DPI vs PPI: What's the Difference?
DPI (dots per inch) and PPI (pixels per inch) describe image resolution but in different contexts. PPI is used for digital displays — it tells you how densely pixels are packed in a screen. DPI is used for print — it tells you how many ink dots a printer places per linear inch. When you export an image for print, the DPI setting in the file metadata tells the printer or layout application how large to render it, though most modern software re-samples images to fit the specified size anyway.
What DPI Should You Use?
- Screen / web — 72–96 PPI for standard displays; 144–192 PPI for Retina/HiDPI screens
- Standard photo prints — 300 DPI for prints up to 8×10 inches
- Large format posters — 100–150 DPI (viewed from further away)
- Billboards — 10–25 DPI (viewed from tens of feet)

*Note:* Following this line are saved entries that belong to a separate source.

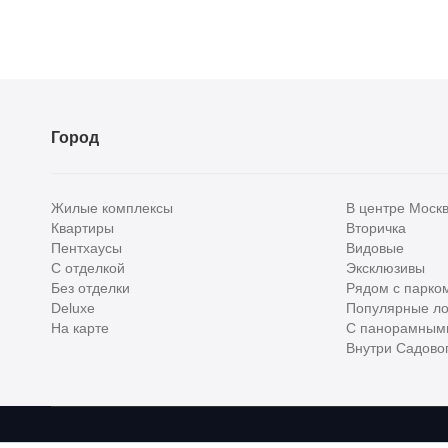
Город
Жилые комплексы
В центре Моск
Квартиры
Вторичка
Пентхаусы
Видовые
С отделкой
Эксклюзивы
Без отделки
Рядом с парко
Deluxe
Популярные ло
На карте
С панорамным
Внутри Садовог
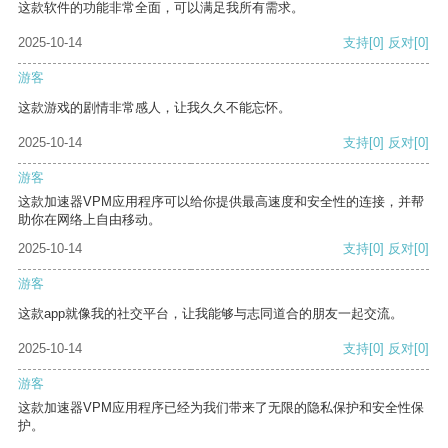
这款软件的功能非常全面，可以满足我所有需求。
2025-10-14
支持
[0]
反对
[0]
游客
这款游戏的剧情非常感人，让我久久不能忘怀。
2025-10-14
支持
[0]
反对
[0]
游客
这款加速器VPM应用程序可以给你提供最高速度和安全性的连接，并帮
助你在网络上自由移动。
2025-10-14
支持
[0]
反对
[0]
游客
这款app就像我的社交平台，让我能够与志同道合的朋友一起交流。
2025-10-14
支持
[0]
反对
[0]
游客
这款加速器VPM应用程序已经为我们带来了无限的隐私保护和安全性保
护。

- Fine art giclée prints — 360–720 DPI for maximum detail
- Newspaper — 150–200 DPI
How DPI Affects File Size
Doubling the DPI quadruples the pixel count (and roughly quadruples the file size for uncompressed images). A 4×6 inch image at 300 DPI is 1200×1800 pixels = 2.16 megapixels. The same image at 600 DPI would be 2400×3600 pixels = 8.64 megapixels. For most print-on-demand services, 300 DPI is the sweet spot — higher resolutions rarely produce visible improvement and create unnecessarily large files.
Retina and High-DPI Displays
Apple's Retina displays pack approximately twice the pixels into the same physical space as standard displays, resulting in 220–600 PPI depending on the device. iOS uses a CSS pixel ratio of 2×–3×, meaning a CSS pixel maps to 4–9 physical pixels. When designing for web, use the CSS pixel (logical pixel) for layout; supply 2× and 3× image assets for sharp rendering on high-DPI screens. The viewport meta tag controls how the browser maps CSS pixels to physical pixels.
Megapixels and Print Quality
A higher megapixel count gives you more flexibility for large prints and heavy cropping. A 12 MP camera (4000×3000 px) can produce a 13.3×10 inch print at 300 DPI — comfortably photo-lab quality. A 24 MP camera (6000×4000 px) can print up to 20×13.3 inches at 300 DPI. For web-only use, anything above 2–3 MP is usually more than sufficient and just adds storage overhead. Use the megapixel mode in this calculator to see exactly what print sizes your current resolution supports at various DPI targets.